The Gehry Partners element will include a selection of individual buildings to be known as ‘Prospect Place’ which will house doubleheight retail units at street level and a new multi-use community hub in Prospect Park. Prospect Place will be anchored by the distinctive central ‘Flower’ building. Prospect Place will house approximately half the residential units for Phase 3.
The Foster + Partners design named Battersea Roof Gardens will undulate along the line of the boulevard creating a unique building profile. Two floors of retail units will front onto the high street with huge breaks in the façade to allow light through, creating gardens in the sky. The garden is being designed by James Corner Field Operations who created the famous ‘High Line’ in New York City – with delivery being managed by LDA Design.

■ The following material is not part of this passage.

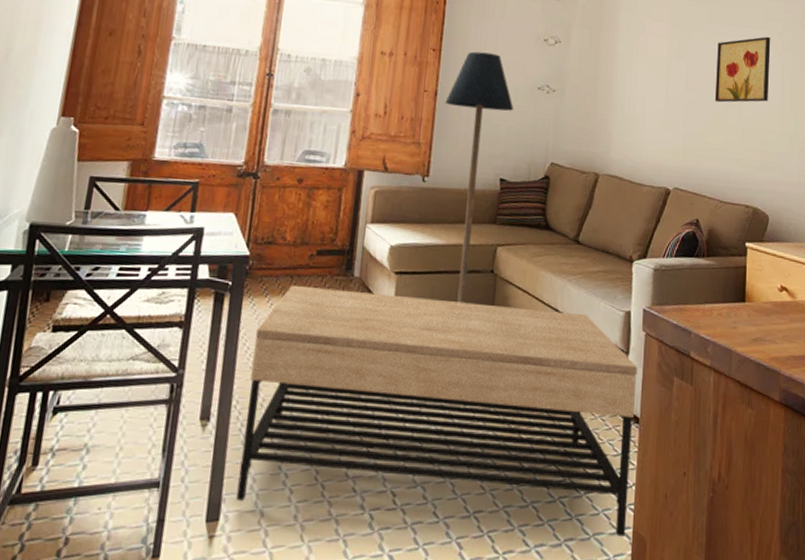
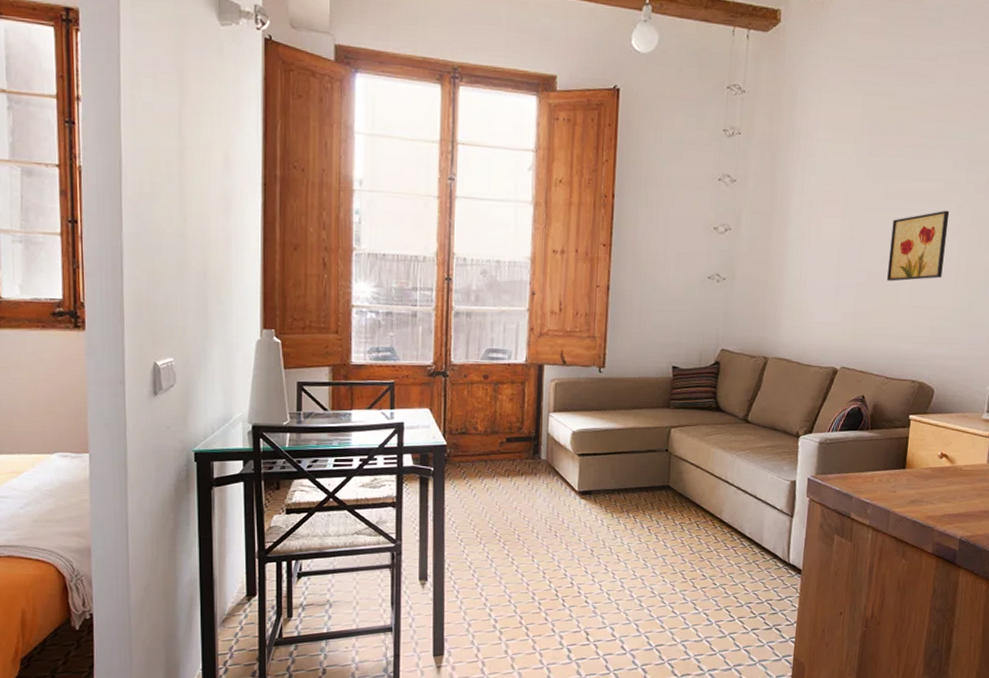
coffee table: present [236,284,638,537] -> none [456,468,801,662]
floor lamp: present [445,51,514,304] -> none [617,244,685,479]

The initial designs were unveiled in April 2014, with planning permission granted in October 2014.
A hotel management agreement was signed in 2015 with lifestyle hotel operator art’otel, part of the PPHE group. The completion of this phase is set to coincide with the opening of the new Underground stations at Nine Elms and Battersea Power Station, as part of the new £1bn Northern Line Extension; journey times to the West End and the City will be approximately 15 minutes.
Phase 4a will provide affordable housing and further public space as well as incubator units for small local businesses. It has been designed by award-winning architects Patel Taylor and Battersea Power Station’s site-wide Executive Masterplanners, JTP.